§ **TASK TO COMPLETE**
Repeat each record below exactly, dropping the pictures.

§ **Stored data**
====================

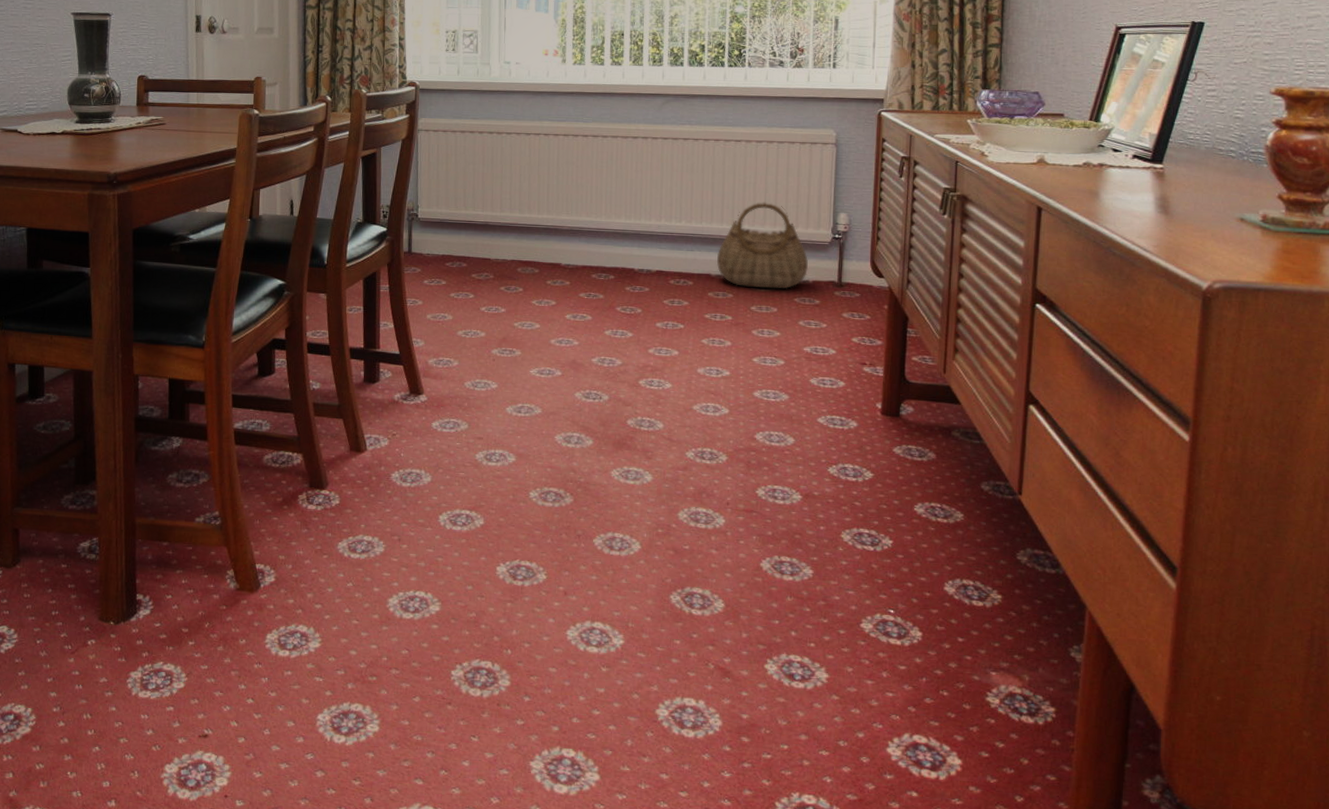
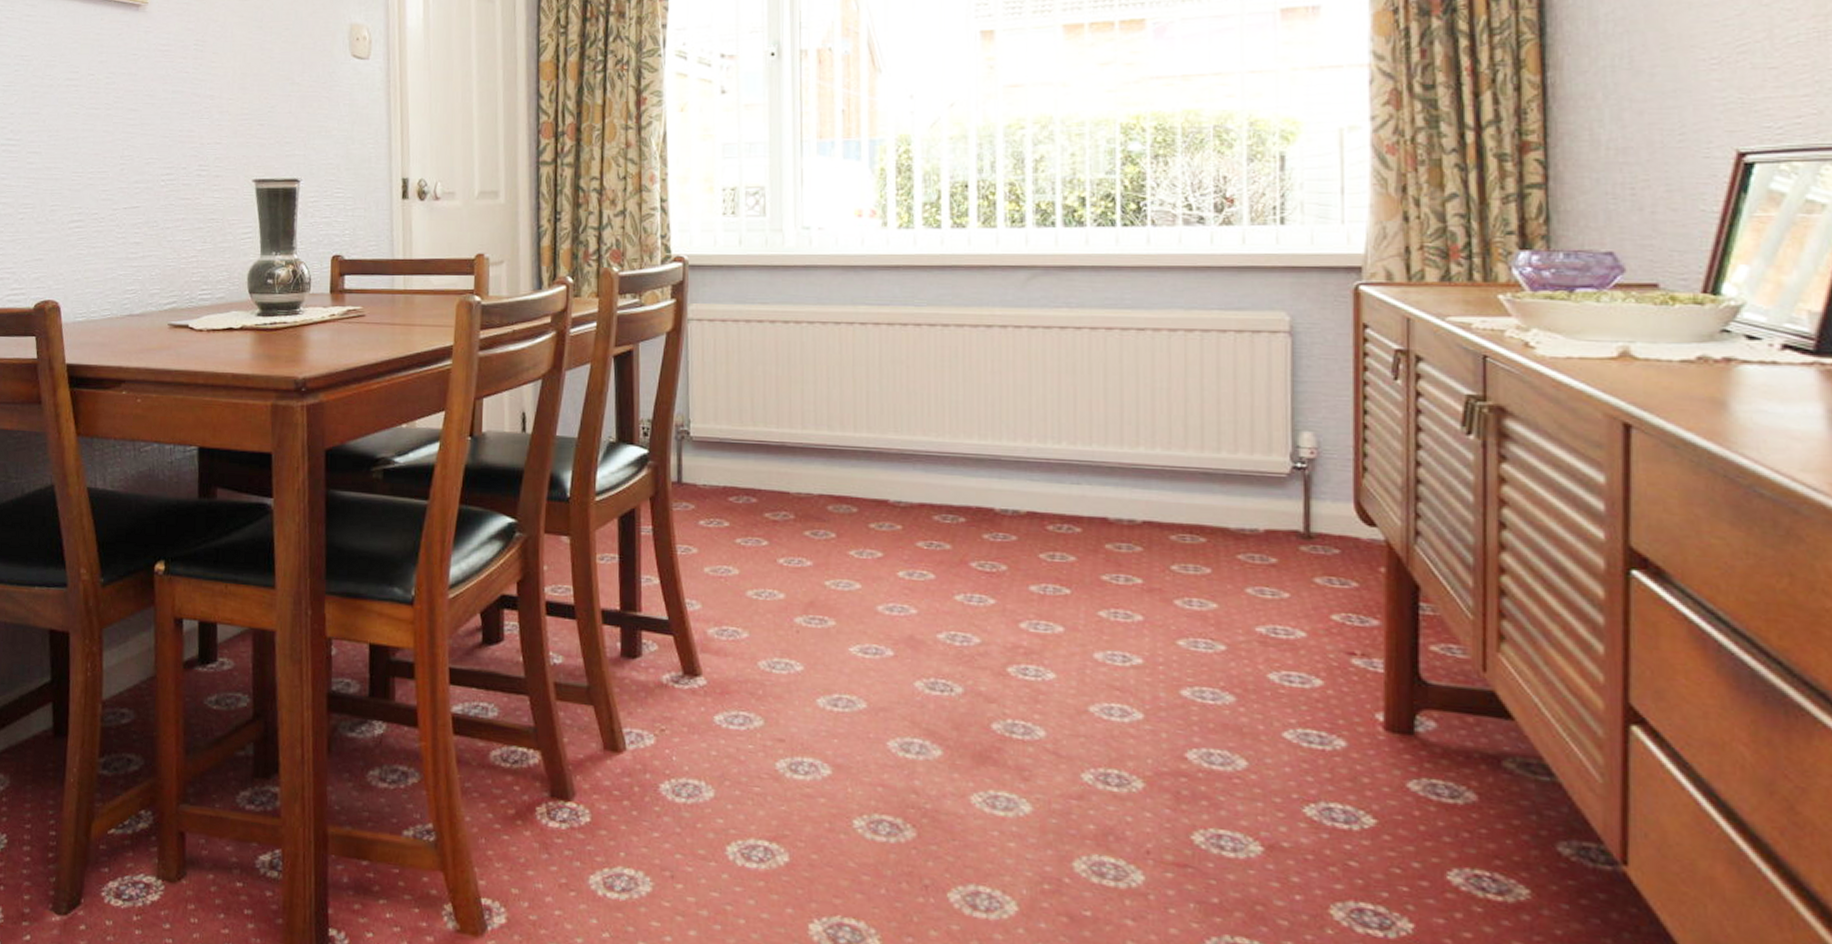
basket: present [717,202,809,290] -> none [1117,415,1258,542]

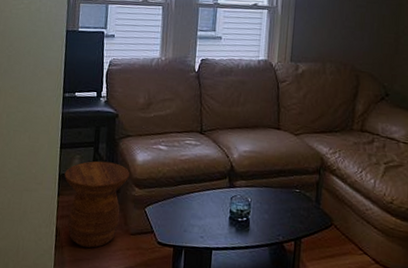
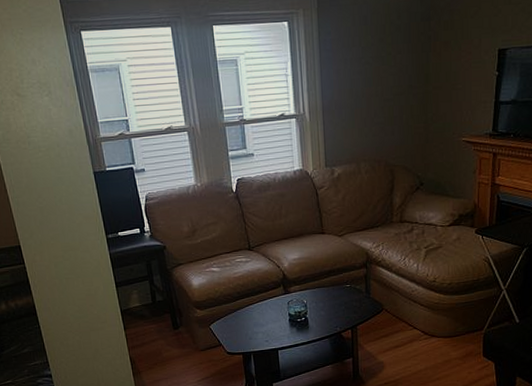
side table: present [64,161,130,248] -> none [126,291,189,369]

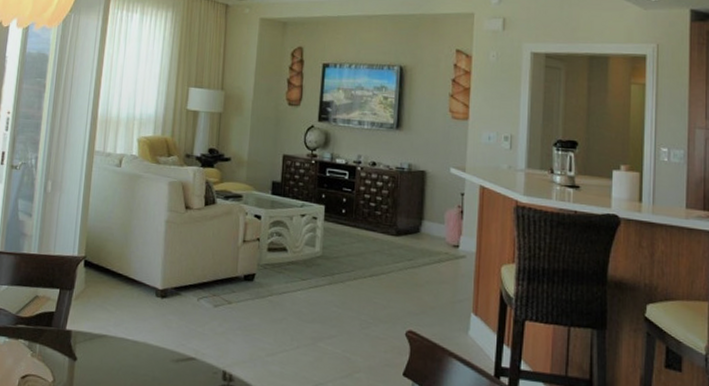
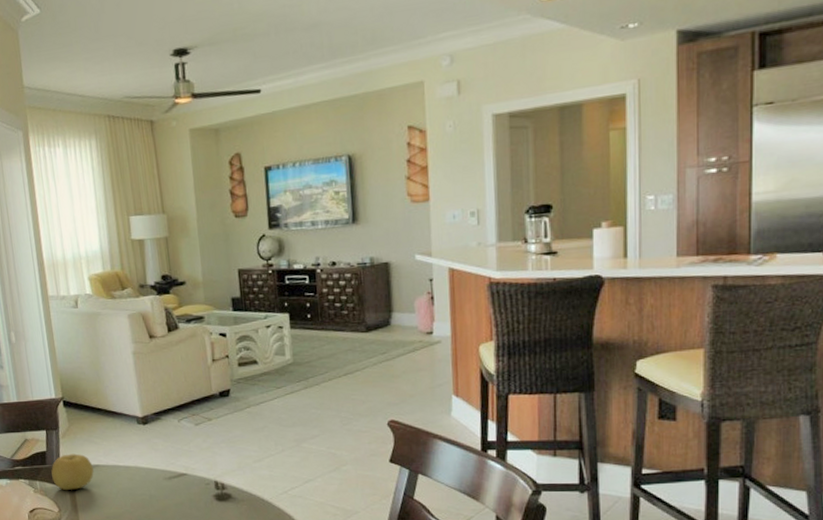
fruit: none [54,318,100,360] -> present [51,453,94,490]

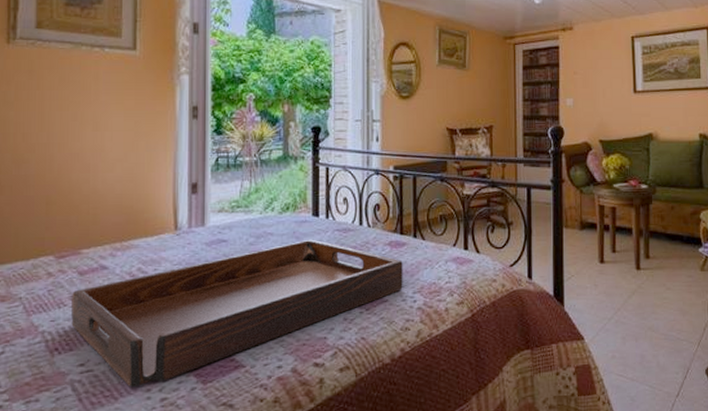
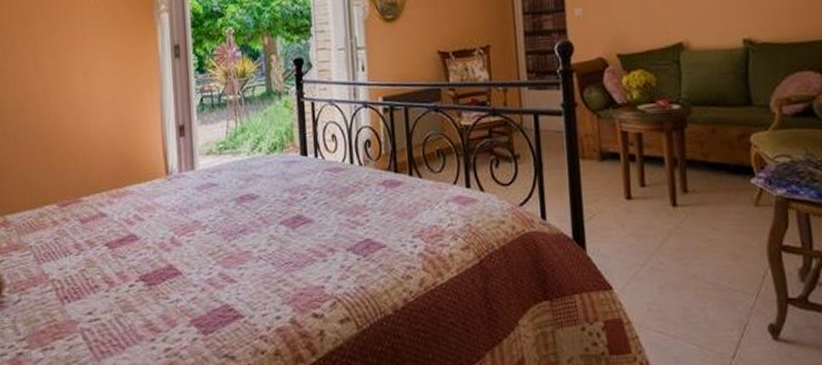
serving tray: present [71,239,403,388] -> none [76,180,401,337]

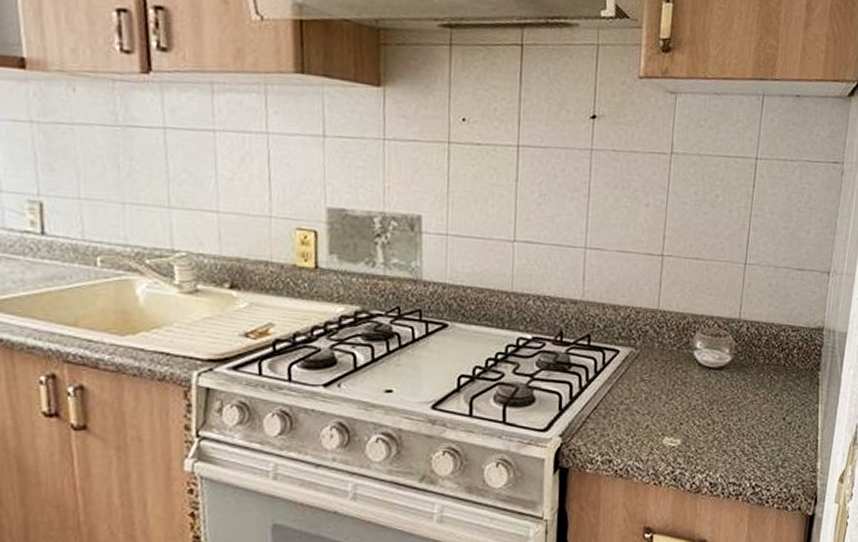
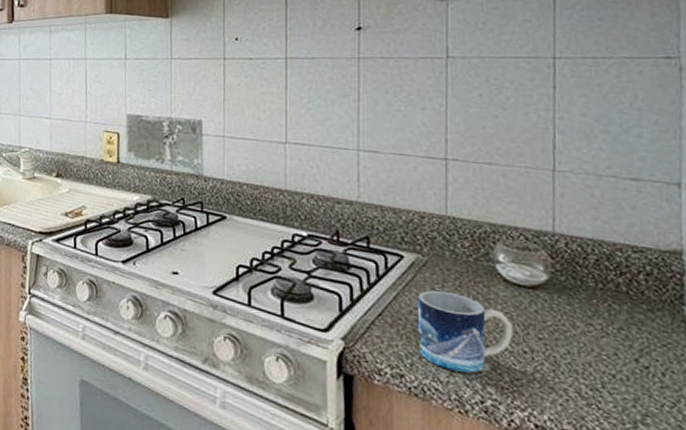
mug: none [626,379,702,449] -> present [418,290,514,373]

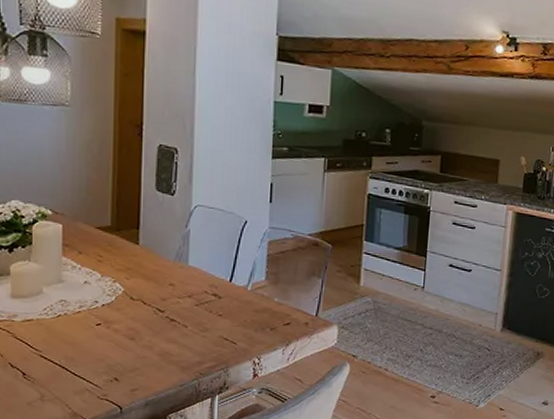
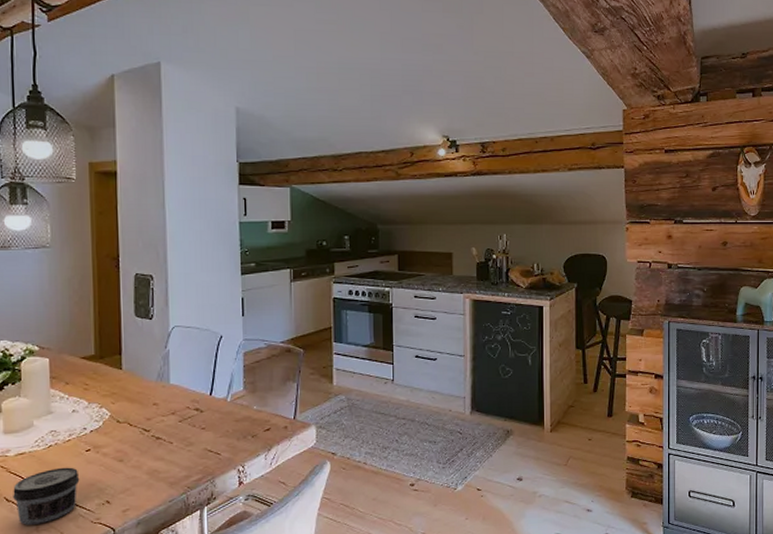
jar: none [18,338,88,394] -> present [13,467,80,525]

====================

§ **WRITTEN SOLUTION**
basket: present [717,202,809,290] -> none [1117,415,1258,542]

side table: present [64,161,130,248] -> none [126,291,189,369]

fruit: none [54,318,100,360] -> present [51,453,94,490]

serving tray: present [71,239,403,388] -> none [76,180,401,337]

mug: none [626,379,702,449] -> present [418,290,514,373]

jar: none [18,338,88,394] -> present [13,467,80,525]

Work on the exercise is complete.